## What to work on
Apart from the images, the records below need to be copied exactly.

## Input for this task
•••••
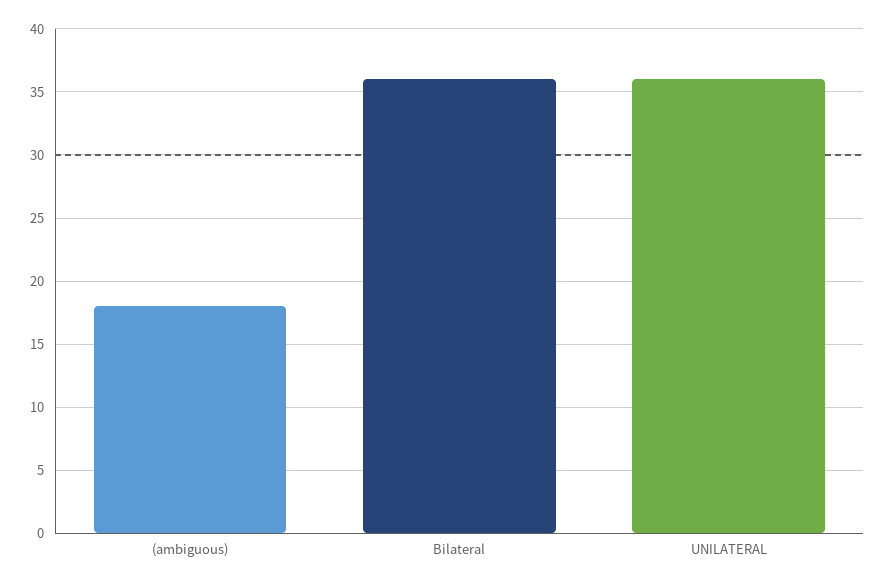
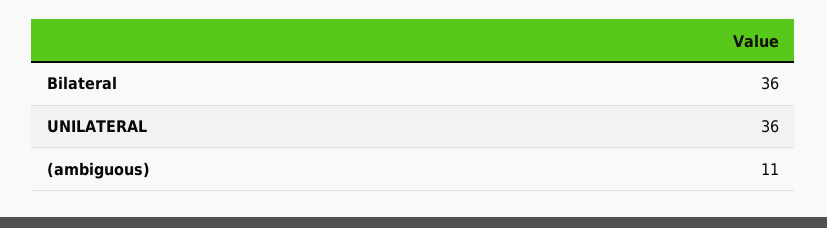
  {
-   "(ambiguous)": 18,
+   "(ambiguous)": 11,
    "Bilateral": 36,
    "UNILATERAL": 36
  }

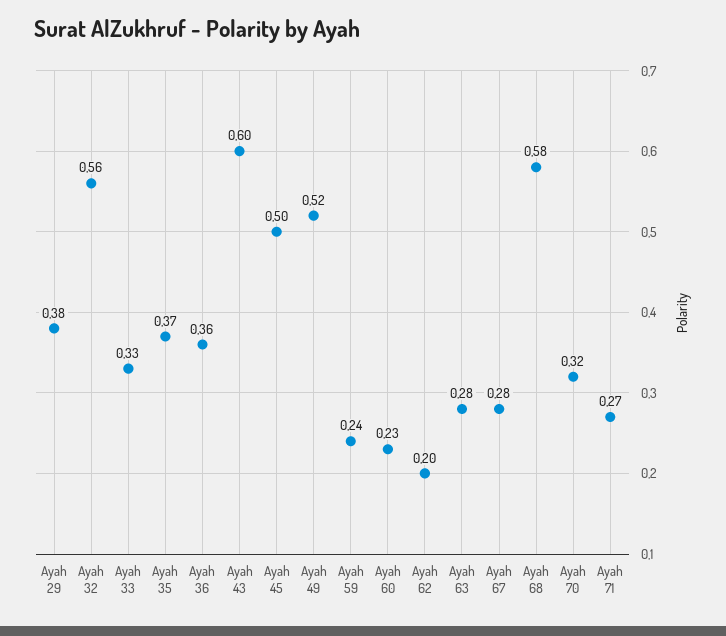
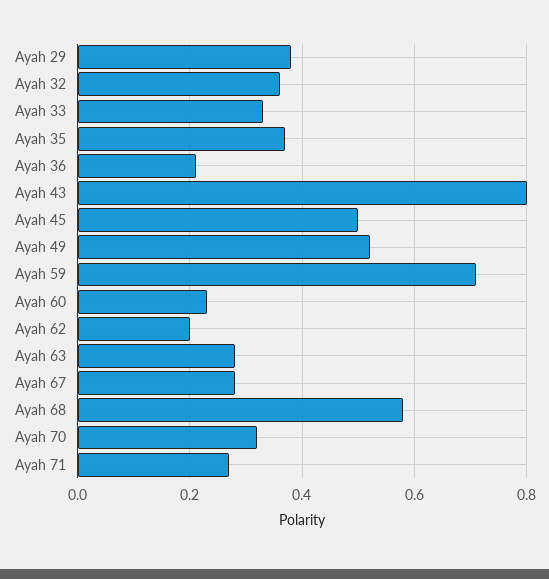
  {
    "Ayah 29": 0.38,
-   "Ayah 32": 0.56,
+   "Ayah 32": 0.35,
    "Ayah 33": 0.33,
    "Ayah 35": 0.37,
-   "Ayah 36": 0.36,
+   "Ayah 36": 0.2,
-   "Ayah 43": 0.6,
+   "Ayah 43": 0.8,
    "Ayah 45": 0.5,
    "Ayah 49": 0.52,
-   "Ayah 59": 0.24,
+   "Ayah 59": 0.7,
    "Ayah 60": 0.23,
    "Ayah 62": 0.2,
    "Ayah 63": 0.28,
    "Ayah 67": 0.28,
    "Ayah 68": 0.58,
    "Ayah 70": 0.32,
    "Ayah 71": 0.27
  }

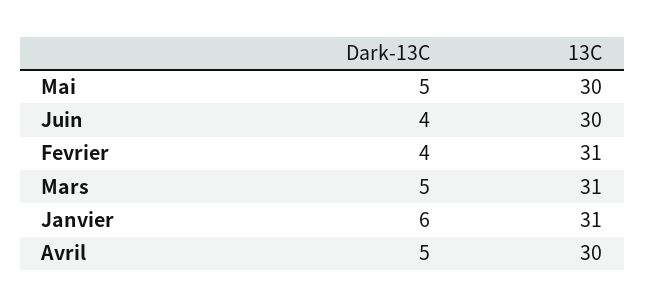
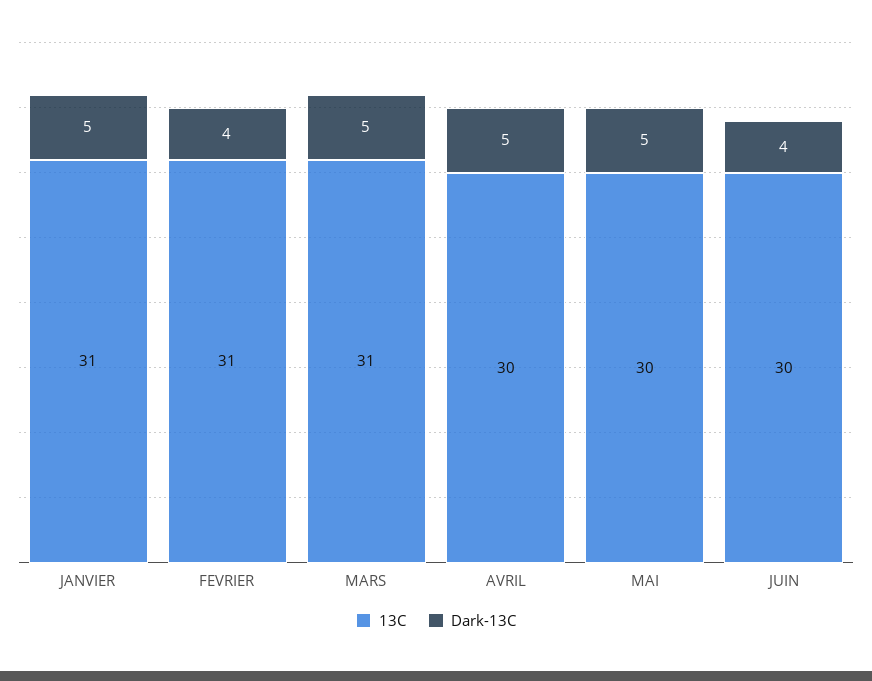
  {
    "Dark-13C": {
      "Mai": 5,
      "Juin": 4,
      "Fevrier": 4,
      "Mars": 5,
-     "Janvier": 6,
+     "Janvier": 5,
      "Avril": 5
    },
    "13C": {
      "Mai": 30,
      "Juin": 30,
      "Fevrier": 31,
      "Mars": 31,
      "Janvier": 31,
      "Avril": 30
    }
  }

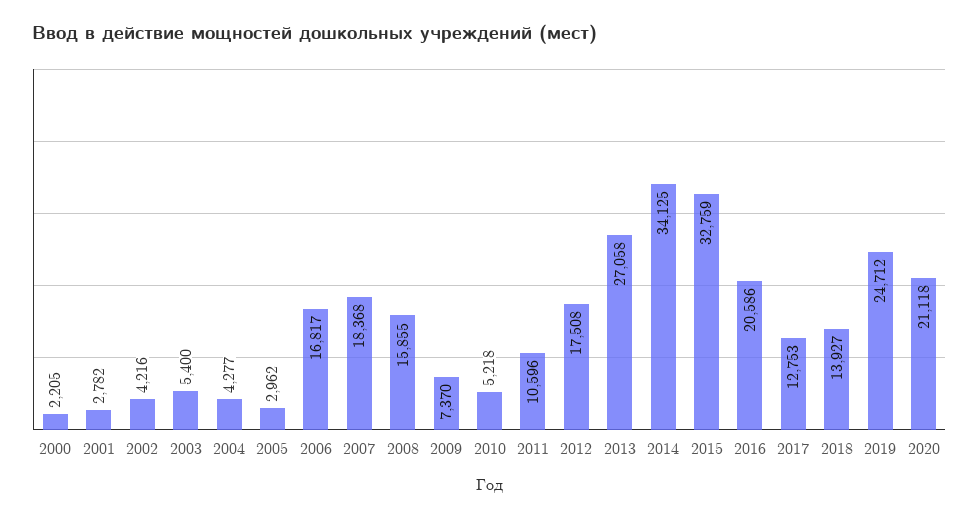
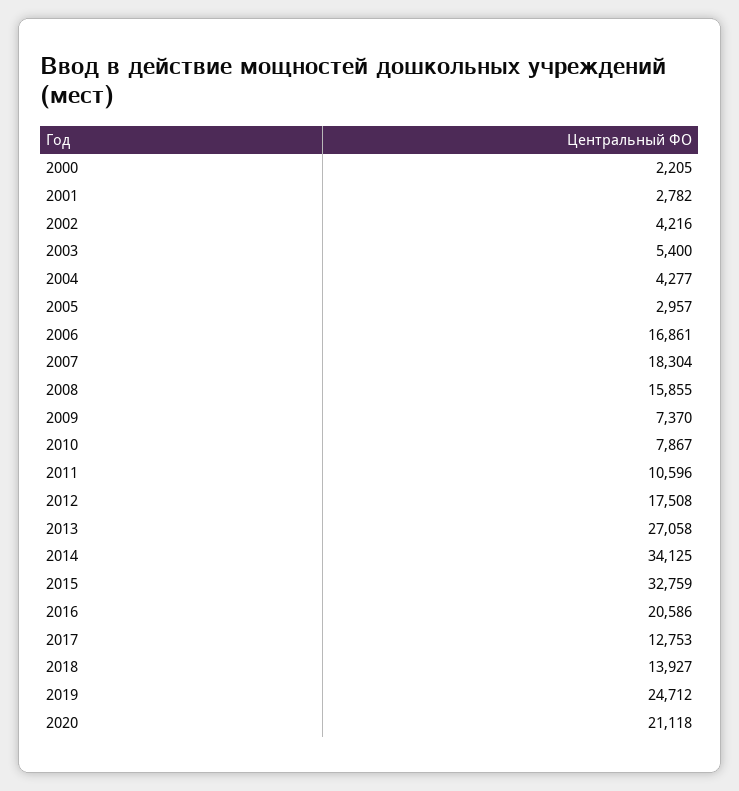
  {
    "2000": 2205,
    "2001": 2782,
    "2002": 4216,
    "2003": 5400,
    "2004": 4277,
-   "2005": 2962,
+   "2005": 2957,
-   "2006": 16817,
+   "2006": 16861,
-   "2007": 18368,
+   "2007": 18304,
    "2008": 15855,
    "2009": 7370,
-   "2010": 5218,
+   "2010": 7867,
    "2011": 10596,
    "2012": 17508,
    "2013": 27058,
    "2014": 34125,
    "2015": 32759,
    "2016": 20586,
    "2017": 12753,
    "2018": 13927,
    "2019": 24712,
    "2020": 21118
  }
•••••
## Your solution
  {
-   "(ambiguous)": 18,
+   "(ambiguous)": 11,
    "Bilateral": 36,
    "UNILATERAL": 36
  }

  {
    "Ayah 29": 0.38,
-   "Ayah 32": 0.56,
+   "Ayah 32": 0.35,
    "Ayah 33": 0.33,
    "Ayah 35": 0.37,
-   "Ayah 36": 0.36,
+   "Ayah 36": 0.2,
-   "Ayah 43": 0.6,
+   "Ayah 43": 0.8,
    "Ayah 45": 0.5,
    "Ayah 49": 0.52,
-   "Ayah 59": 0.24,
+   "Ayah 59": 0.7,
    "Ayah 60": 0.23,
    "Ayah 62": 0.2,
    "Ayah 63": 0.28,
    "Ayah 67": 0.28,
    "Ayah 68": 0.58,
    "Ayah 70": 0.32,
    "Ayah 71": 0.27
  }

  {
    "Dark-13C": {
      "Mai": 5,
      "Juin": 4,
      "Fevrier": 4,
      "Mars": 5,
-     "Janvier": 6,
+     "Janvier": 5,
      "Avril": 5
    },
    "13C": {
      "Mai": 30,
      "Juin": 30,
      "Fevrier": 31,
      "Mars": 31,
      "Janvier": 31,
      "Avril": 30
    }
  }

  {
    "2000": 2205,
    "2001": 2782,
    "2002": 4216,
    "2003": 5400,
    "2004": 4277,
-   "2005": 2962,
+   "2005": 2957,
-   "2006": 16817,
+   "2006": 16861,
-   "2007": 18368,
+   "2007": 18304,
    "2008": 15855,
    "2009": 7370,
-   "2010": 5218,
+   "2010": 7867,
    "2011": 10596,
    "2012": 17508,
    "2013": 27058,
    "2014": 34125,
    "2015": 32759,
    "2016": 20586,
    "2017": 12753,
    "2018": 13927,
    "2019": 24712,
    "2020": 21118
  }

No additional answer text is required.